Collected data
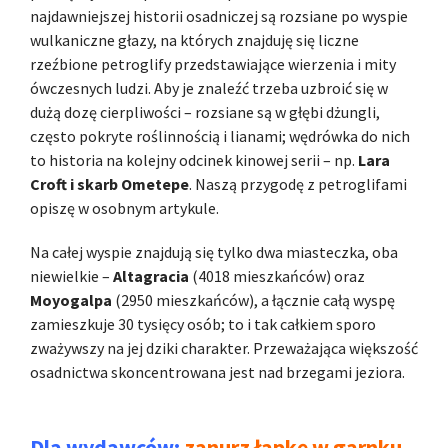
najdawniejszej historii osadniczej są rozsiane po wyspie
wulkaniczne głazy, na których znajduję się liczne
rzeźbione petroglify przedstawiające wierzenia i mity
ówczesnych ludzi. Aby je znaleźć trzeba uzbroić się w
dużą dozę cierpliwości – rozsiane są w głębi dżungli,
często pokryte roślinnością i lianami; wędrówka do nich
to historia na kolejny odcinek kinowej serii – np.
Lara
Croft i skarb Ometepe
. Naszą przygodę z petroglifami
opiszę w osobnym artykule.
Na całej wyspie znajdują się tylko dwa miasteczka, oba
niewielkie –
Altagracia
(4018 mieszkańców) oraz
Moyogalpa
(2950 mieszkańców), a łącznie całą wyspę
zamieszkuje 30 tysięcy osób; to i tak całkiem sporo
zważywszy na jej dziki charakter. Przeważająca większość
osadnictwa skoncentrowana jest nad brzegami jeziora.
Dla wydawców:
zanurz łapkę w garnku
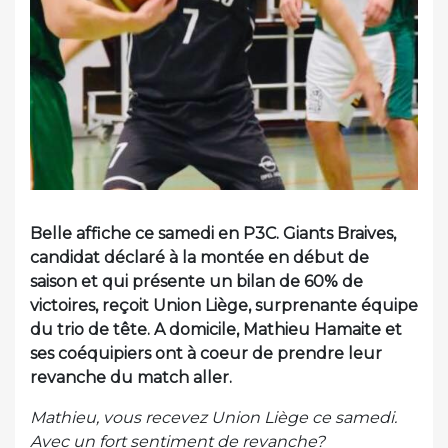
Belle affiche ce samedi en P3C. Giants Braives,
candidat déclaré à la montée en début de
saison et qui présente un bilan de 60% de
victoires, reçoit Union Liège, surprenante équipe
du trio de tête. A domicile, Mathieu Hamaite et
ses coéquipiers ont à coeur de prendre leur
revanche du match aller.
Mathieu, vous recevez Union Liège ce samedi.
Avec un fort sentiment de revanche?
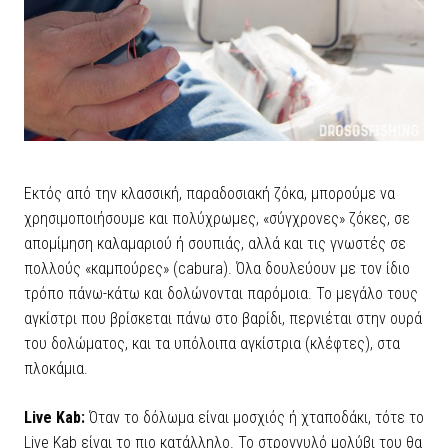
Εκτός από την κλασσική, παραδοσιακή ζόκα, μπορούμε να
χρησιμοποιήσουμε και πολύχρωμες, «σύγχρονες» ζόκες, σε
απομίμηση καλαμαριού ή σουπιάς, αλλά και τις γνωστές σε
πολλούς «καμπούρες» (cabura). Όλα δουλεύουν με τον ίδιο
τρόπο πάνω-κάτω και δολώνονται παρόμοια. Το μεγάλο τους
αγκίστρι που βρίσκεται πάνω στο βαρίδι, περνιέται στην ουρά
του δολώματος, και τα υπόλοιπα αγκίστρια (κλέφτες), στα
πλοκάμια.
Live Kab:
Όταν το δόλωμα είναι μοσχιός ή χταποδάκι, τότε το
Live Kab είναι το πιο κατάλληλο. Το στρογγυλό μολύβι του θα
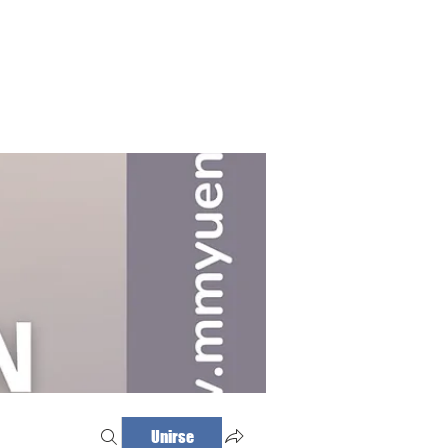
Haz tu cita
Iniciar sesión
Unirse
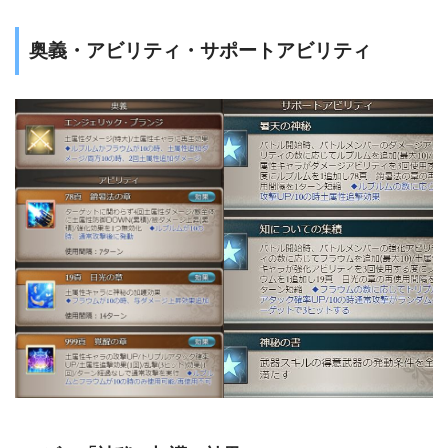
奥義・アビリティ・サポートアビリティ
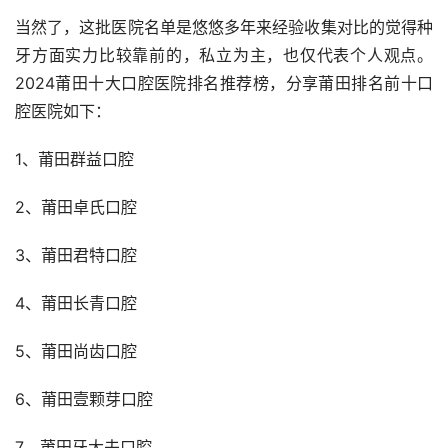
当然了，这批医院名单是悠悠多年来经验收集对比的觉得种
牙方面实力比较靠前的，私立为主，也仅代表个人观点。
2024莆田十大口腔医院排名推荐榜，分享莆田排名前十口
腔医院如下：
1、莆田群益口腔
2、莆田卓氏口腔
3、莆田君特口腔
4、莆田长青口腔
5、莆田尚齿口腔
6、莆田壹颗芽口腔
7、莆田牙大夫口腔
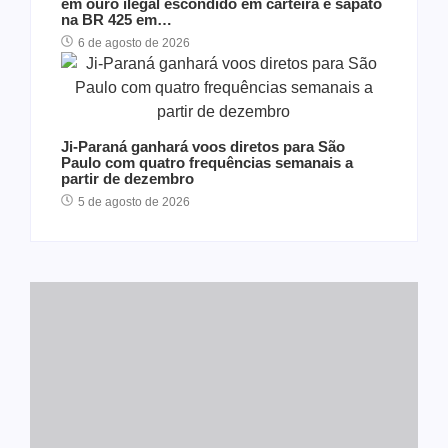
em ouro ilegal escondido em carteira e sapato
na BR 425 em…
6 de agosto de 2026
Ji-Paraná ganhará voos diretos para São
Paulo com quatro frequências semanais a
partir de dezembro
5 de agosto de 2026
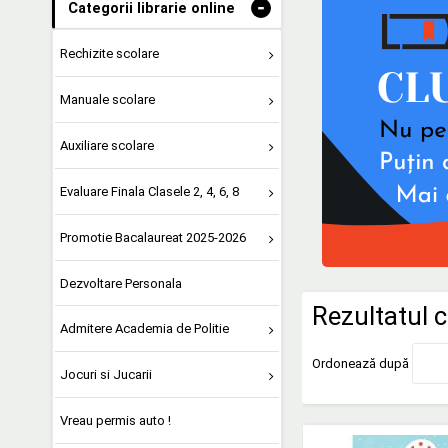
-
Categorii librarie online
Rechizite scolare
Manuale scolare
Auxiliare scolare
Evaluare Finala Clasele 2, 4, 6, 8
Promotie Bacalaureat 2025-2026
Dezvoltare Personala
Rezultatul c
Admitere Academia de Politie
Ordonează după
Jocuri si Jucarii
Vreau permis auto !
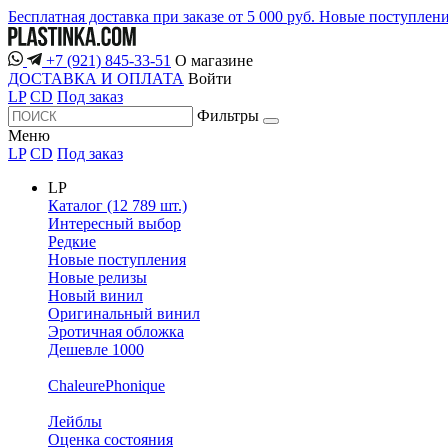
Бесплатная доставка при заказе от 5 000 руб.
Новые поступлен
+7 (921) 845-33-51
О магазине
ДОСТАВКА И ОПЛАТА
Войти
LP
CD
Под заказ
Фильтры
Меню
LP
CD
Под заказ
LP
Каталог (12 789 шт.)
Интересный выбор
Редкие
Новые поступления
Новые релизы
Новый винил
Оригинальный винил
Эротичная обложка
Дешевле 1000
ChaleurePhonique
Лейблы
Оценка состояния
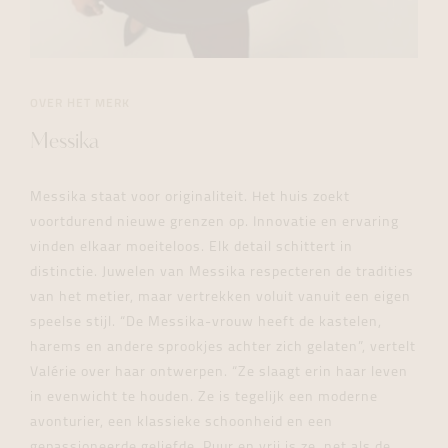
OVER HET MERK
Messika
Messika staat voor originaliteit. Het huis zoekt
voortdurend nieuwe grenzen op. Innovatie en ervaring
vinden elkaar moeiteloos. Elk detail schittert in
distinctie. Juwelen van Messika respecteren de tradities
van het metier, maar vertrekken voluit vanuit een eigen
speelse stijl. “De Messika-vrouw heeft de kastelen,
harems en andere sprookjes achter zich gelaten”, vertelt
Valérie over haar ontwerpen. “Ze slaagt erin haar leven
in evenwicht te houden. Ze is tegelijk een moderne
avonturier, een klassieke schoonheid en een
gepassioneerde geliefde. Puur en vrij is ze, net als de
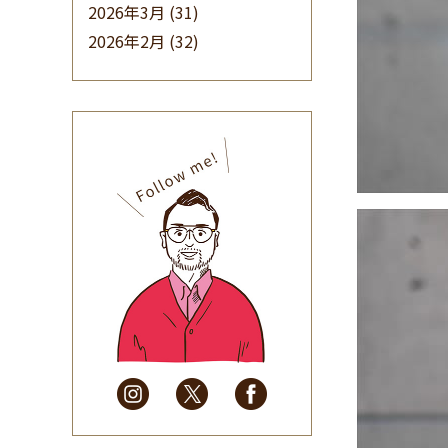
2026年3月
(31)
2026年2月
(32)
2026年1月
(34)
2025年12月
(33)
2025年11月
(30)
2025年10月
(32)
2025年9月
(30)
2025年8月
(31)
2025年7月
(37)
2025年6月
(48)
2025年5月
(41)
2025年4月
(32)
2025年3月
(31)
2025年2月
(28)
2025年1月
(34)
2024年12月
(35)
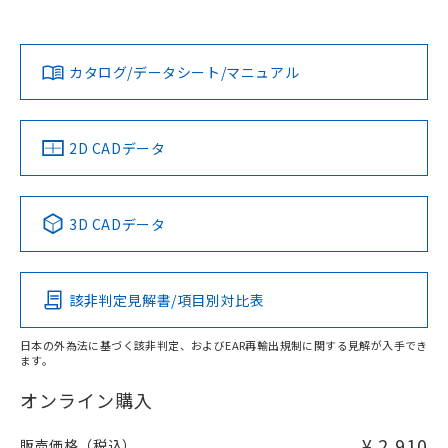
欄に対応日を記載しておりました。
貴社担当オムロン営業員または販売店にお問い合わせくださ
既に当社にて対応品への在庫切替を完了
対応状況
対応予定月
※1
※2
い。
ダウンロードデータをご利用いただく前に、以下を必ずお読
していることから、特段のことがない限
みください。
り、2022年1月12日より割愛しておりま
カタログ/データシート/マニュアル
対応済み
ソフトウェアの使用条件
す。
お問い合わせ
中国 RoHS
注意事項・凡例
2D CADデータ
中国 RoHS表
※1 ※2
3D CADデータ
Pb
Hg
Cd
Cr(VI)
該非判定見解書/項目別対比表
X
O
O
O
日本の外為法に基づく該非判定、およびEAR再輸出規制に関する見解が入手でき
ます。
"対応済み"や非含有の記載がされた商品であっても、流通
在庫等で未対応品が混在する可能性があります。
オンライン購入
非含有品が必要な際は、弊社営業部門もしくは販売店へお
問い合わせください。
¥ 2,910
販売価格（税込）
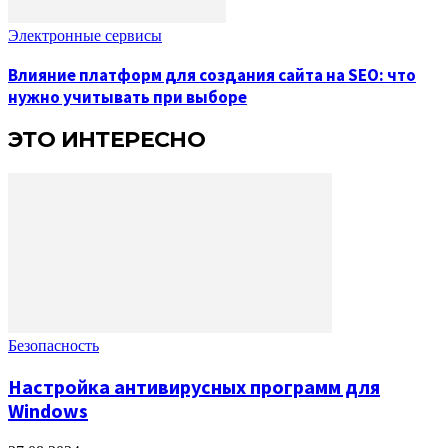
Электронные сервисы
Влияние платформ для создания сайта на SEO: что
нужно учитывать при выборе
ЭТО ИНТЕРЕСНО
Безопасность
Настройка антивирусных программ для
Windows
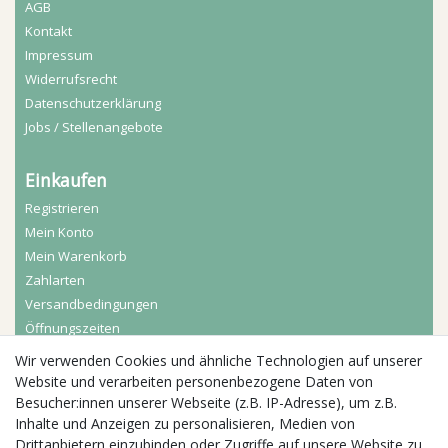
AGB
Kontakt
Impressum
Widerrufs­recht
Daten­schutz­erklärung
Jobs / Stellenangebote
Einkaufen
Registrieren
Mein Konto
Mein Warenkorb
Zahlarten
Versandbedingungen
Öffnungszeiten
Wir verwenden Cookies und ähnliche Technologien auf unserer
Aktuelles
Website und verarbeiten personenbezogene Daten von
Besucher:innen unserer Webseite (z.B. IP-Adresse), um z.B.
Busgruppen
Inhalte und Anzeigen zu personalisieren, Medien von
Kindergeburtstage
Drittanbietern einzubinden oder Zugriffe auf unsere Website zu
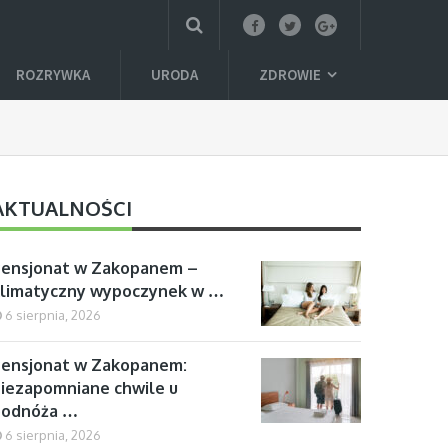
ROZRYWKA
URODA
ZDROWIE
AKTUALNOŚCI
Pensjonat w Zakopanem –
klimatyczny wypoczynek w …
6 sierpnia, 2026
ensjonat w Zakopanem:
iezapomniane chwile u
podnóża …
6 sierpnia, 2026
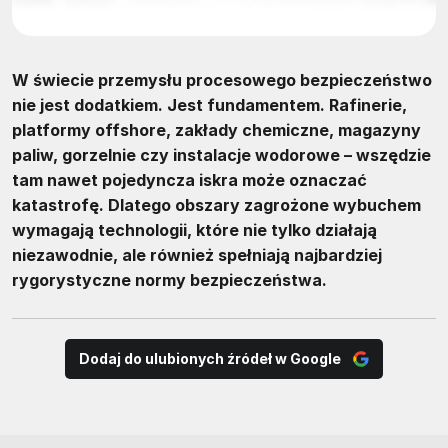
W świecie przemysłu procesowego bezpieczeństwo
nie jest dodatkiem. Jest fundamentem. Rafinerie,
platformy offshore, zakłady chemiczne, magazyny
paliw, gorzelnie czy instalacje wodorowe – wszędzie
tam nawet pojedyncza iskra może oznaczać
katastrofę. Dlatego obszary zagrożone wybuchem
wymagają technologii, które nie tylko działają
niezawodnie, ale również spełniają najbardziej
rygorystyczne normy bezpieczeństwa.
Dodaj do ulubionych źródeł w Google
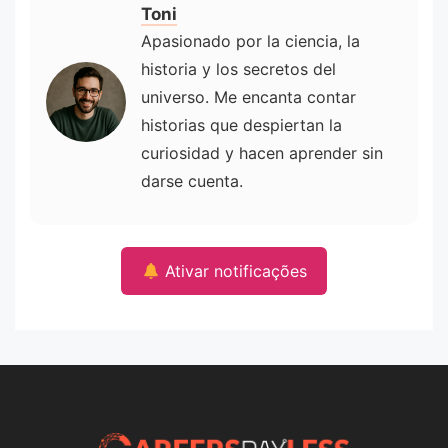
Toni
Apasionado por la ciencia, la
historia y los secretos del
universo. Me encanta contar
historias que despiertan la
curiosidad y hacen aprender sin
darse cuenta.
Ativar notificações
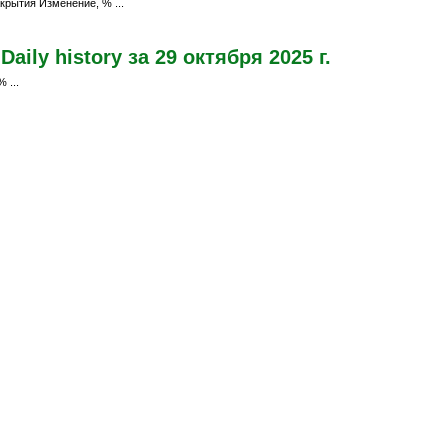
крытия Изменение, % ...
ily history за 29 октября 2025 г.
 ...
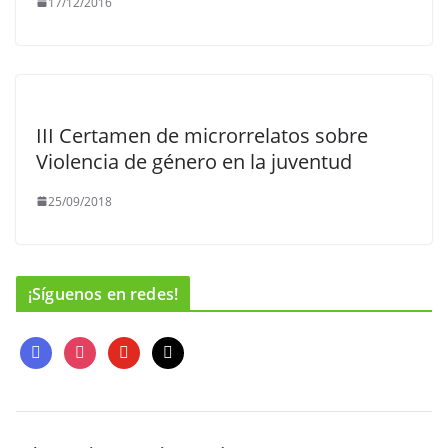
17/12/2016
III Certamen de microrrelatos sobre
Violencia de género en la juventud
25/09/2018
¡Síguenos en redes!
f
i
y
m
a
n
o
a
c
s
u
i
e
t
t
l
b
a
u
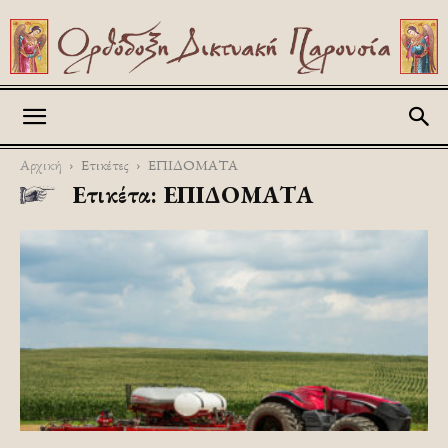
Askitikon
Αρχική
Ετικέτες
ΕΠΙΔΟΜΑΤΑ
Ετικέτα: ΕΠΙΔΟΜΑΤΑ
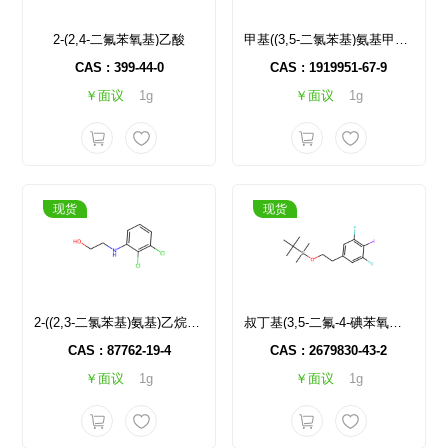
2-(2,4-二氟苯氧基)乙酸
甲基((3,5-二氯苯基)氨基甲酰基)甘氨酸酯
CAS : 399-44-0
CAS : 1919951-67-9
￥面议
1g
￥面议
1g
现货
现货
2-((2,3-二氯苯基)氨基)乙烷-1-醇
叔丁基(3,5-二氟-4-碘苯氧基)二甲基硅烷
CAS : 87762-19-4
CAS : 2679830-43-2
￥面议
1g
￥面议
1g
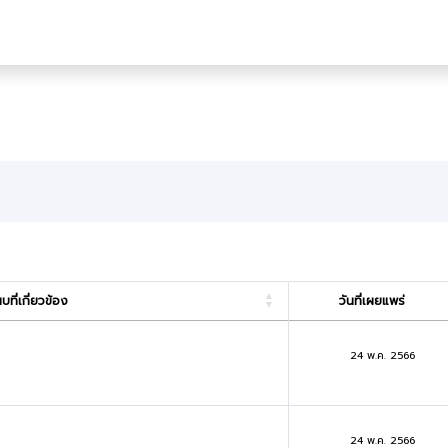
ที่เกี่ยวข้อง
วันที่เผยแพร่
24 พ.ค. 2566
24 พ.ค. 2566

▶ _Directions for this task_:
Set down again, exactly, every line above from the one with "του δολώματος, και" down to the one with "voortdurend nieuwe grenzen", both ends included. No pictures, and nothing else.

▶ _Output for this exercise_:
του δολώματος, και τα υπόλοιπα αγκίστρια (κλέφτες), στα
πλοκάμια.
Live Kab:
Όταν το δόλωμα είναι μοσχιός ή χταποδάκι, τότε το
Live Kab είναι το πιο κατάλληλο. Το στρογγυλό μολύβι του θα
Haz tu cita
Iniciar sesión
Unirse
奥義・アビリティ・サポートアビリティ
当然了，这批医院名单是悠悠多年来经验收集对比的觉得种
牙方面实力比较靠前的，私立为主，也仅代表个人观点。
2024莆田十大口腔医院排名推荐榜，分享莆田排名前十口
腔医院如下：
1、莆田群益口腔
2、莆田卓氏口腔
3、莆田君特口腔
4、莆田长青口腔
5、莆田尚齿口腔
6、莆田壹颗芽口腔
7、莆田牙大夫口腔
em ouro ilegal escondido em carteira e sapato
na BR 425 em…
6 de agosto de 2026
Ji-Paraná ganhará voos diretos para São
Paulo com quatro frequências semanais a
partir de dezembro
5 de agosto de 2026
-
Categorii librarie online
Rechizite scolare
Manuale scolare
Auxiliare scolare
Evaluare Finala Clasele 2, 4, 6, 8
Promotie Bacalaureat 2025-2026
Dezvoltare Personala
Rezultatul c
Admitere Academia de Politie
Ordonează după
Jocuri si Jucarii
Vreau permis auto !
Бесплатная доставка при заказе от 5 000 руб.
Новые поступлен
+7 (921) 845-33-51
О магазине
ДОСТАВКА И ОПЛАТА
Войти
LP
CD
Под заказ
Фильтры
Меню
LP
CD
Под заказ
LP
Каталог (12 789 шт.)
Интересный выбор
Редкие
Новые поступления
Новые релизы
Новый винил
Оригинальный винил
Эротичная обложка
Дешевле 1000
ChaleurePhonique
Лейблы
Оценка состояния
OVER HET MERK
Messika
Messika staat voor originaliteit. Het huis zoekt
voortdurend nieuwe grenzen op. Innovatie en ervaring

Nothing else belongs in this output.